(Stored dataset items)
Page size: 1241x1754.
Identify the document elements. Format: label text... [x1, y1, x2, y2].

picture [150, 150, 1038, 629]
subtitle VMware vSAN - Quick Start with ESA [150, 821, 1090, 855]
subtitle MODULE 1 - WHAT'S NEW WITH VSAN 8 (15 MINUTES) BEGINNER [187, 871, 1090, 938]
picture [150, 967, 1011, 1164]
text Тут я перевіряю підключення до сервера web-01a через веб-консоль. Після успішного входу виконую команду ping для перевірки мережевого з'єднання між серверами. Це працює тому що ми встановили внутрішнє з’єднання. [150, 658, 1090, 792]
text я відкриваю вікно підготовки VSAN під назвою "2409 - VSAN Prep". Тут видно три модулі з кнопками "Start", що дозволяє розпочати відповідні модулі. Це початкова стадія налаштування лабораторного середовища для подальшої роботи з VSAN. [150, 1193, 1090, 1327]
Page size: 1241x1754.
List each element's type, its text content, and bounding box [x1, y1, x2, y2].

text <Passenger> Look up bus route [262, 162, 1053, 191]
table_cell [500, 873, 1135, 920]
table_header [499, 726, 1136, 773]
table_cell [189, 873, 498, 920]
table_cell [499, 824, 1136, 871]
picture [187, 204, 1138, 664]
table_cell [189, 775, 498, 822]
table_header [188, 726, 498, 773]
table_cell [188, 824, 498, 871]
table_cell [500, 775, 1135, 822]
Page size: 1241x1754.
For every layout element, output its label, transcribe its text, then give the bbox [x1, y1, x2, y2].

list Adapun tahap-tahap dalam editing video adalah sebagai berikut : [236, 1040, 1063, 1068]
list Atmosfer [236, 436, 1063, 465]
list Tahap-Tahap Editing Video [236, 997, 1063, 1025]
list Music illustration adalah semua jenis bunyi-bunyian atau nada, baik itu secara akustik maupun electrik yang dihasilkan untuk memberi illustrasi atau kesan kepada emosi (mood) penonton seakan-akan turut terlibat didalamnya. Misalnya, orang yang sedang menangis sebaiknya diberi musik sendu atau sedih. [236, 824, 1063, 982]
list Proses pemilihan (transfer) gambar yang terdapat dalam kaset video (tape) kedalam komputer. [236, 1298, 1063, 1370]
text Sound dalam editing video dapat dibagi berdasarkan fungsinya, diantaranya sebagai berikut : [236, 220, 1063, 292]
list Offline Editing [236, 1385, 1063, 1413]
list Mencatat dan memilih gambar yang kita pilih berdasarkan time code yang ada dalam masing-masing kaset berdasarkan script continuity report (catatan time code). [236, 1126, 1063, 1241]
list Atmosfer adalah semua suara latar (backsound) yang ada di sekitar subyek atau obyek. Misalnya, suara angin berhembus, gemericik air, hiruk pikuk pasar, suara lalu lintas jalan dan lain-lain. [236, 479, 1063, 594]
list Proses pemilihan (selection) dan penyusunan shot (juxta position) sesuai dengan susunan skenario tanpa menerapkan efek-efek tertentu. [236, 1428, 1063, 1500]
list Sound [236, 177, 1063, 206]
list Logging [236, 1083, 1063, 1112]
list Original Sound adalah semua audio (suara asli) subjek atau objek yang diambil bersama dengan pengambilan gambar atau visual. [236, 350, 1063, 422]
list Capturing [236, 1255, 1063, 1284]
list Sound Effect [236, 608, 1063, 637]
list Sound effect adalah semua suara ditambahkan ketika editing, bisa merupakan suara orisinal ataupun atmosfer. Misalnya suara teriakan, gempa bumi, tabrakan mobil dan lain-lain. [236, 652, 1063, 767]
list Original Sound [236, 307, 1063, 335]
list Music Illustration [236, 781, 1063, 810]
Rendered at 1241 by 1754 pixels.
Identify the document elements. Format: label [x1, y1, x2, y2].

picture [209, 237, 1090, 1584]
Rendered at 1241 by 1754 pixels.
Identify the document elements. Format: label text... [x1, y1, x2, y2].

§ What the task asks:
All of the records shown above should be reproduced exactly.

§ Answer for this exercise:
Page size: 1241x1754.
Identify the document elements. Format: label text... [x1, y1, x2, y2].

picture [150, 150, 1038, 629]
subtitle VMware vSAN - Quick Start with ESA [150, 821, 1090, 855]
subtitle MODULE 1 - WHAT'S NEW WITH VSAN 8 (15 MINUTES) BEGINNER [187, 871, 1090, 938]
picture [150, 967, 1011, 1164]
text Тут я перевіряю підключення до сервера web-01a через веб-консоль. Після успішного входу виконую команду ping для перевірки мережевого з'єднання між серверами. Це працює тому що ми встановили внутрішнє з’єднання. [150, 658, 1090, 792]
text я відкриваю вікно підготовки VSAN під назвою "2409 - VSAN Prep". Тут видно три модулі з кнопками "Start", що дозволяє розпочати відповідні модулі. Це початкова стадія налаштування лабораторного середовища для подальшої роботи з VSAN. [150, 1193, 1090, 1327]
Page size: 1241x1754.
List each element's type, its text content, and bounding box [x1, y1, x2, y2].

text <Passenger> Look up bus route [262, 162, 1053, 191]
table_cell [500, 873, 1135, 920]
table_header [499, 726, 1136, 773]
table_cell [189, 873, 498, 920]
table_cell [499, 824, 1136, 871]
picture [187, 204, 1138, 664]
table_cell [189, 775, 498, 822]
table_header [188, 726, 498, 773]
table_cell [188, 824, 498, 871]
table_cell [500, 775, 1135, 822]
Page size: 1241x1754.
For every layout element, output its label, transcribe its text, then give the bbox [x1, y1, x2, y2].

list Adapun tahap-tahap dalam editing video adalah sebagai berikut : [236, 1040, 1063, 1068]
list Atmosfer [236, 436, 1063, 465]
list Tahap-Tahap Editing Video [236, 997, 1063, 1025]
list Music illustration adalah semua jenis bunyi-bunyian atau nada, baik itu secara akustik maupun electrik yang dihasilkan untuk memberi illustrasi atau kesan kepada emosi (mood) penonton seakan-akan turut terlibat didalamnya. Misalnya, orang yang sedang menangis sebaiknya diberi musik sendu atau sedih. [236, 824, 1063, 982]
list Proses pemilihan (transfer) gambar yang terdapat dalam kaset video (tape) kedalam komputer. [236, 1298, 1063, 1370]
text Sound dalam editing video dapat dibagi berdasarkan fungsinya, diantaranya sebagai berikut : [236, 220, 1063, 292]
list Offline Editing [236, 1385, 1063, 1413]
list Mencatat dan memilih gambar yang kita pilih berdasarkan time code yang ada dalam masing-masing kaset berdasarkan script continuity report (catatan time code). [236, 1126, 1063, 1241]
list Atmosfer adalah semua suara latar (backsound) yang ada di sekitar subyek atau obyek. Misalnya, suara angin berhembus, gemericik air, hiruk pikuk pasar, suara lalu lintas jalan dan lain-lain. [236, 479, 1063, 594]
list Proses pemilihan (selection) dan penyusunan shot (juxta position) sesuai dengan susunan skenario tanpa menerapkan efek-efek tertentu. [236, 1428, 1063, 1500]
list Sound [236, 177, 1063, 206]
list Logging [236, 1083, 1063, 1112]
list Original Sound adalah semua audio (suara asli) subjek atau objek yang diambil bersama dengan pengambilan gambar atau visual. [236, 350, 1063, 422]
list Capturing [236, 1255, 1063, 1284]
list Sound Effect [236, 608, 1063, 637]
list Sound effect adalah semua suara ditambahkan ketika editing, bisa merupakan suara orisinal ataupun atmosfer. Misalnya suara teriakan, gempa bumi, tabrakan mobil dan lain-lain. [236, 652, 1063, 767]
list Original Sound [236, 307, 1063, 335]
list Music Illustration [236, 781, 1063, 810]
Rendered at 1241 by 1754 pixels.
Identify the document elements. Format: label [x1, y1, x2, y2].

picture [209, 237, 1090, 1584]
Rendered at 1241 by 1754 pixels.
Identify the document elements. Format: label text... [x1, y1, x2, y2].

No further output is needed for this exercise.